Direction 1
Return each line of the records that contains the word "under".

Source excerpt
——

UNICEF meanwhile said it is continuing to scale up its response to the most vulnerable communities with critical levels of malnutrition, and with partners already supporting over 150 nutrition sites to treat children with severe acute malnutrition. 

“The worrisome prevalence of malnutrition in several counties throughout the country calls for a continued scale-up of life-saving interventions to address the immediate causes of acute malnutrition and tackle morbidity and mortality among young children, especially in the upcoming rainy season,” Hamida Lasseko, UNICEF Representative in South Sudan, said.

For its part, WFP said it began prioritizing 10 hard-to-reach counties where food insecurity is extremely dire including Pibor, Akobo, Tonj North, Tonj South, Tonj East, Aweil South, Bor South, Twic East, Duk and Ayod.

“The scale and severity of acute food insecurity in South Sudan will continue to rise as July and August are the peak of the lean season, when families have no harvest left and are therefore highly dependent on food and nutrition assistance, without which many living in remote locations are likely to face famine,” Matthew Hollingworth, WFP Representative and Country Director in South Sudan, said.

The agencies said that as the situation continues to be extremely worrying in many counties, it is essential to continue scaling up efforts to support affected populations with multi-sectoral life-saving food and nutrition interventions.

——

A run of records
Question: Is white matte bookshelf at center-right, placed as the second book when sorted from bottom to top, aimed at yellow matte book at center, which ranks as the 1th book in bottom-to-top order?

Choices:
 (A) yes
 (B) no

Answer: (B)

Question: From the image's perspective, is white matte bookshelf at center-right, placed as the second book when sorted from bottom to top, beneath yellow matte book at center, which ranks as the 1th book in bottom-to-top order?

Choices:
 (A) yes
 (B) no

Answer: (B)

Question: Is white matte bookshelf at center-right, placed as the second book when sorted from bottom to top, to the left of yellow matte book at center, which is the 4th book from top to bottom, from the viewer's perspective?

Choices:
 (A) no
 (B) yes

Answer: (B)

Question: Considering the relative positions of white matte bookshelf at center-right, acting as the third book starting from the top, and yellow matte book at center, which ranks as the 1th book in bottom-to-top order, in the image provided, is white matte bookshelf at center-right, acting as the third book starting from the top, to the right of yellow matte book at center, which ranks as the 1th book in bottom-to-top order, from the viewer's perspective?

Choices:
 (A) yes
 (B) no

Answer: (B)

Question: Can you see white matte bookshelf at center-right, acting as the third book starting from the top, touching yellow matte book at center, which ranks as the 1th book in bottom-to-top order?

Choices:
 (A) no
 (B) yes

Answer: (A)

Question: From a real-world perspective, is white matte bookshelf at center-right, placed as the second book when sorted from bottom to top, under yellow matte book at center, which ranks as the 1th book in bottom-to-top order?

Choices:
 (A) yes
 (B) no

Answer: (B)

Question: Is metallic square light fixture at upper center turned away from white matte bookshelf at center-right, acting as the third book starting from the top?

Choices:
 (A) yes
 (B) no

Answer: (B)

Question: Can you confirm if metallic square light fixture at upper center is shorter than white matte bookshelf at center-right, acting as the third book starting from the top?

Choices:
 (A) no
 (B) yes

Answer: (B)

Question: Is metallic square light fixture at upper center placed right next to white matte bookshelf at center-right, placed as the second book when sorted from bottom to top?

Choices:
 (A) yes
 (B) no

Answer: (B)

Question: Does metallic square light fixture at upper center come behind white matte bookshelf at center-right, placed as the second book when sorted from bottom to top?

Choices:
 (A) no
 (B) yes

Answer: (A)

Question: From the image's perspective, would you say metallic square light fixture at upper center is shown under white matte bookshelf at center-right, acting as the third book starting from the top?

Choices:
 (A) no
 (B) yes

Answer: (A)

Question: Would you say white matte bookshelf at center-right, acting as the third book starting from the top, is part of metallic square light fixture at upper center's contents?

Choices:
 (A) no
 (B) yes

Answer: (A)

——

Direction 2
Print the whole excerpt on malnutrition and food insecurity in South Sudan again, word for word.

Exercise response 1
Question: From a real-world perspective, is white matte bookshelf at center-right, placed as the second book when sorted from bottom to top, under yellow matte book at center, which ranks as the 1th book in bottom-to-top order?
Question: From the image's perspective, would you say metallic square light fixture at upper center is shown under white matte bookshelf at center-right, acting as the third book starting from the top?

Exercise response 2
UNICEF meanwhile said it is continuing to scale up its response to the most vulnerable communities with critical levels of malnutrition, and with partners already supporting over 150 nutrition sites to treat children with severe acute malnutrition. 

“The worrisome prevalence of malnutrition in several counties throughout the country calls for a continued scale-up of life-saving interventions to address the immediate causes of acute malnutrition and tackle morbidity and mortality among young children, especially in the upcoming rainy season,” Hamida Lasseko, UNICEF Representative in South Sudan, said.

For its part, WFP said it began prioritizing 10 hard-to-reach counties where food insecurity is extremely dire including Pibor, Akobo, Tonj North, Tonj South, Tonj East, Aweil South, Bor South, Twic East, Duk and Ayod.

“The scale and severity of acute food insecurity in South Sudan will continue to rise as July and August are the peak of the lean season, when families have no harvest left and are therefore highly dependent on food and nutrition assistance, without which many living in remote locations are likely to face famine,” Matthew Hollingworth, WFP Representative and Country Director in South Sudan, said.

The agencies said that as the situation continues to be extremely worrying in many counties, it is essential to continue scaling up efforts to support affected populations with multi-sectoral life-saving food and nutrition interventions.